City Council explores solutions to lifeguard cuts, fire pit removal
News that La Jolla’s beaches would be short four lifeguards and fire pits throughout the city would be removed has many wanting fast action to prevent these changes. The changes came in the city’s latest round of emergency budget paring to slice a projected $179 million budget deficit in FY 2010-11.
Both cost-saving measures were proposed in an 18-month budget plan the City Council finalized Dec. 14, which calls for about 200 city workers to lose their jobs and municipal services to be trimmed.
One solution the City Council has considered to save the lifeguard positions would involve selling lifeguard vehicle sponsorship rights to Japanese automaker Toyota.
Think it’s a crazy notion? In these austere times of ever-tightening fiscal belts, no idea for saving a dollar here or there seems too wild to consider, said Alex Roth, spokesman for Mayor Jerry Sanders.
“This is not unprecedented,” he said. “We’ve (the city’s) done sponsorships like this in the past. In these times, it’s something the city has to consider. We welcome all ideas that might be mutually beneficial for the city.”
Roth noted General Motors, from 2002 to 2005, leased 34 lifeguard vehicles to the city for three years.
“In exchange, we promoted General Motors as the official vehicle partner of the city of San Diego,” Roth said. “Their logos were on the vehicles and we had some press events touting them. Things like this are something we’re looking at now, exploring a couple of different options.”
The Dec. 14 budget-cutting package eliminates four lifeguard positions previously stationed at Black’s Beach, which will present some real logistical problems patrolling the beaches in La Jolla, lifeguard Lonnie Stephens told the La Jolla Shores Association at its December meeting.

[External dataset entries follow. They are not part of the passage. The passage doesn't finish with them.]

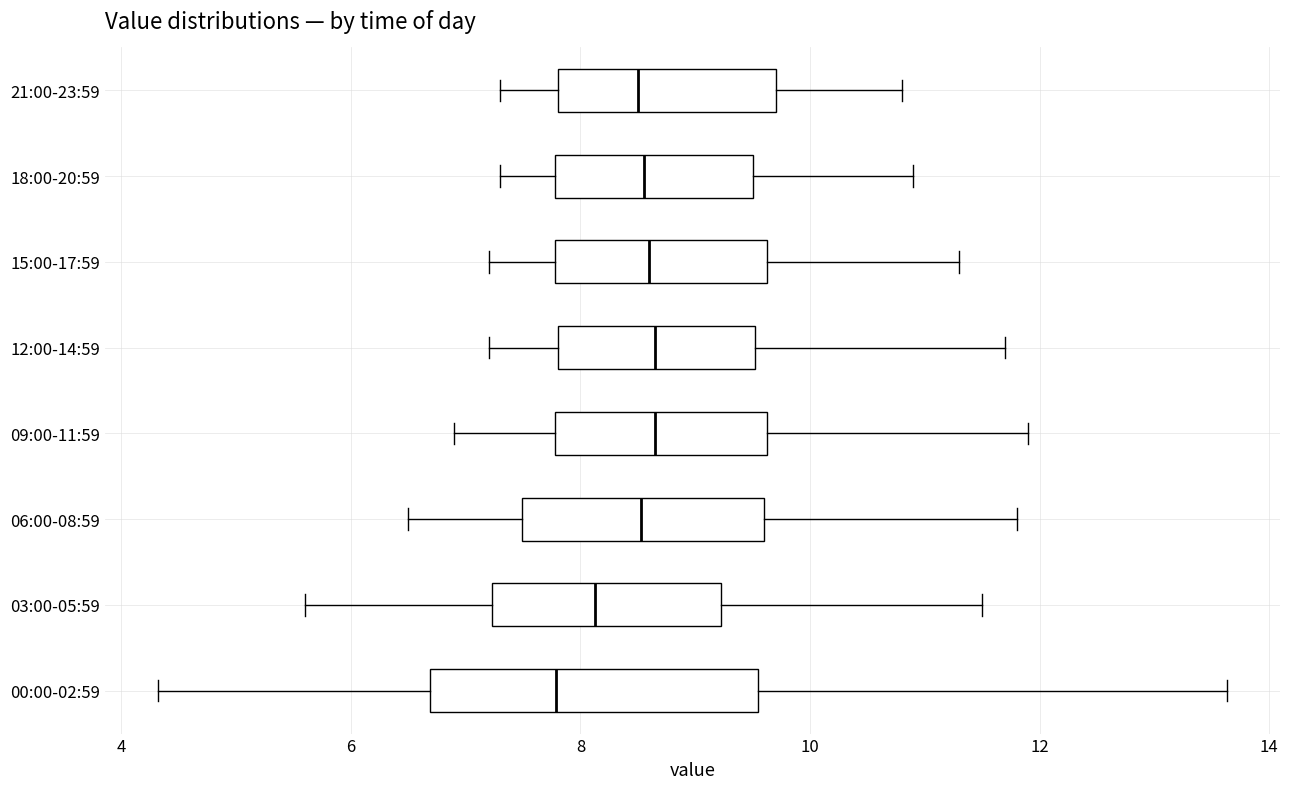

Which box is the widest, from its left edge to its right edge?

00:00-02:59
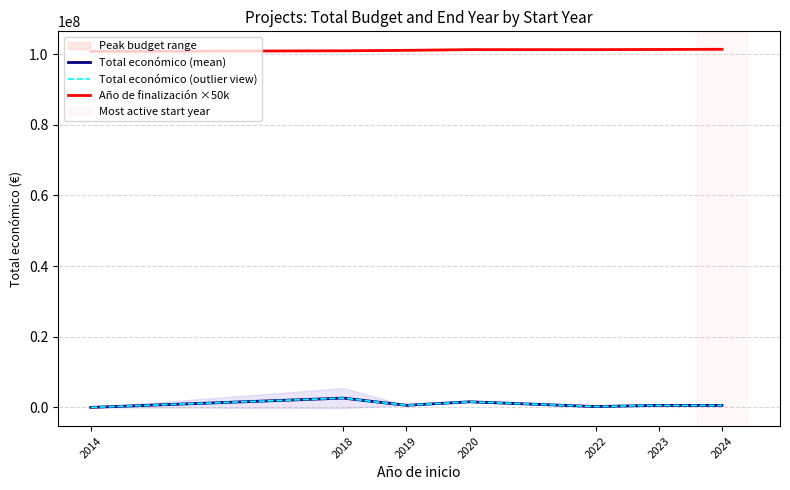

True or false: Total económico (mean) and Total económico (outlier view) cross at least once.

False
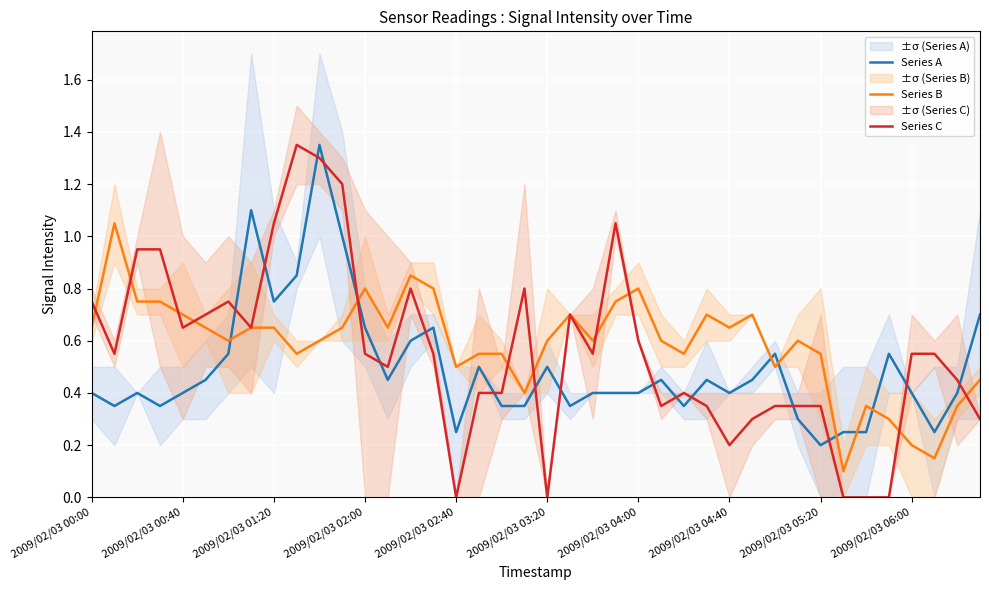

Is it true that Series B equals 0.6 at 2009/02/03 03:20?

True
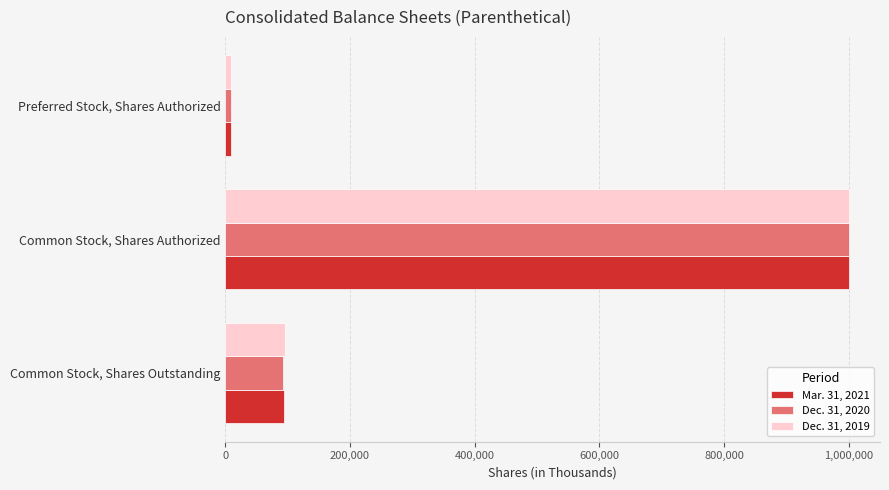

At which category is the sum across all series the highest?

Common Stock, Shares Authorized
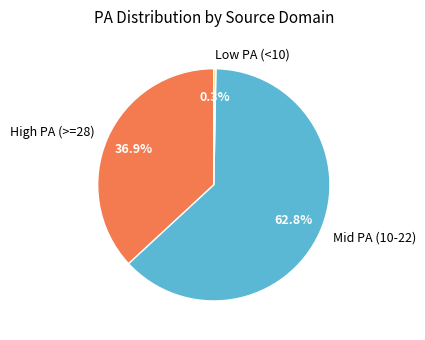

How many slices are in this pie chart?

3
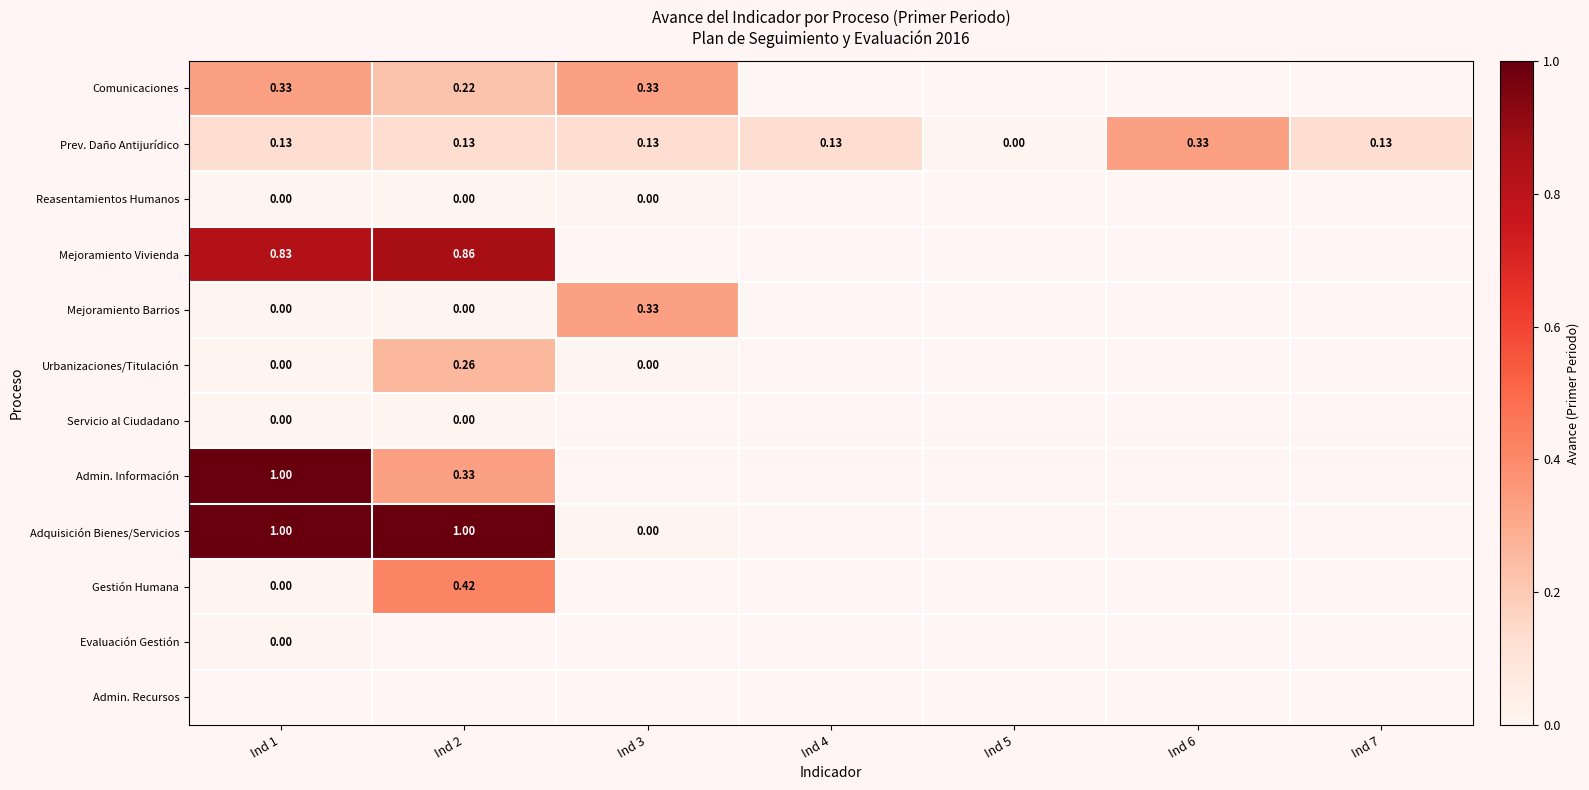

At Ind 3, list the series in order from smallest to largest.

Urbanizaciones/Titulación, Servicio al Ciudadano, Admin. Información, Adquisición Bienes/Servicios, Gestión Humana, Evaluación Gestión, Reasentamientos Humanos, Mejoramiento Vivienda, Mejoramiento Barrios, Prev. Daño Antijurídico, Comunicaciones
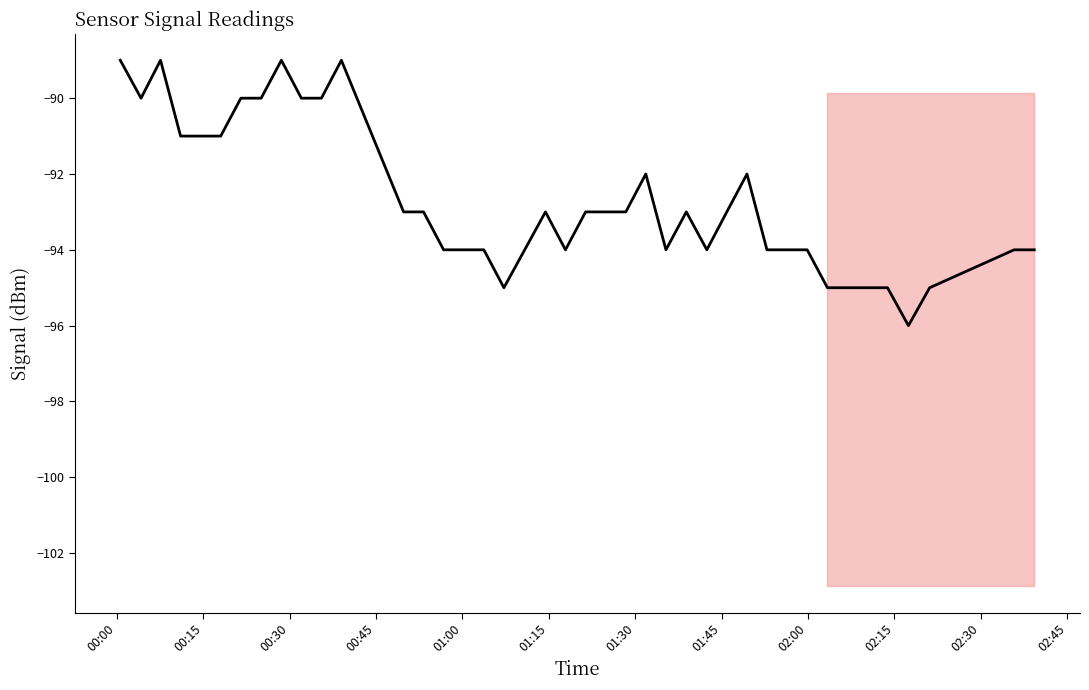

How many interior local valleys (lower than both neighbors) does the data have?

6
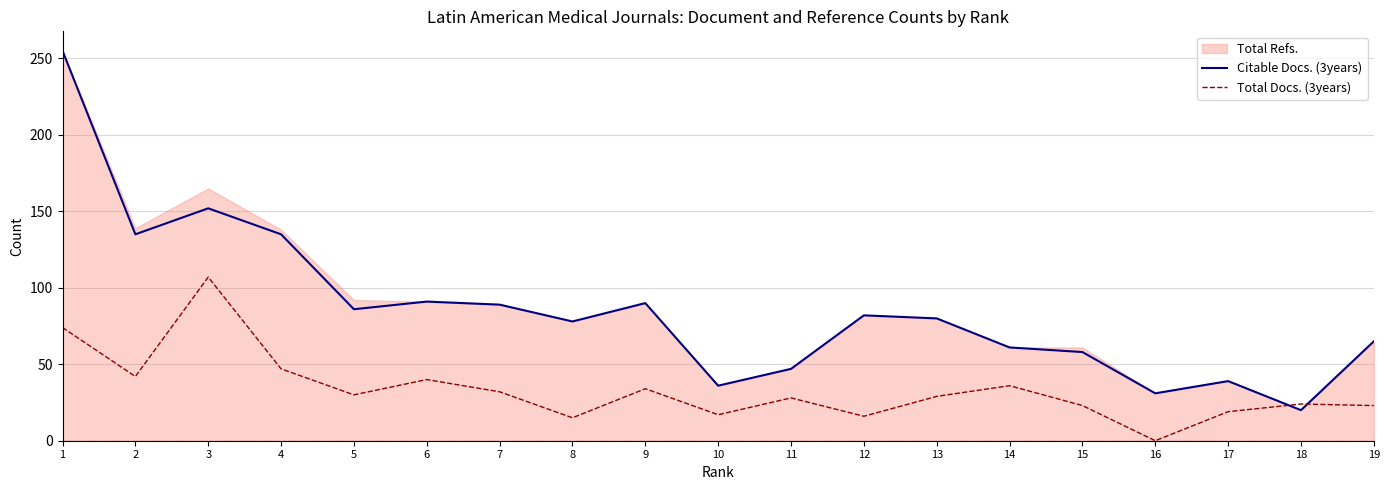

The value of Citable Docs. (3years) at 6 is 128. True or false?

False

“There’s always a ripple effect when an emergency happens,” he said. “With Black’s Beach closed as of Jan. 1, when you have an emergency there the closest lifeguard personnel is at La Jolla Shores and they’ll have to respond, and that will leave the Shores vulnerable for any incident that happens during that time they’re responding to Black’s.”
Stephens said he’s amazed by all the activities — dive classes, kayak tours, surfers, Torrey Pines Gliderport flyers — that go on in and around the Shores, which lifeguards have to respond to during emergencies.
“Last year, we had 30 cliff rescues and more than 500 water rescues from Point Loma to Black’s Beach,” Stephens said. “There are major rip currents at Black’s all the time. Your lifeguard service is about to become emaciated.”
Stacy LoMedico, city Park and Recreation Department director, said fire pits were also targeted for elimination in the mayor’s budget, but added there still is some time to save them.
“Fire pits are funded through the end of June so they will not be removed prior to July 1,” she said. “The city still has its fire pit fund program. We’re encouraging people to donate to the fund.”
LoMedico said April is the deadline for the fire pit fundraising campaign to raise the $120,500 annual cost of maintaining the fire pits, which includes the cost of salaries and equipment.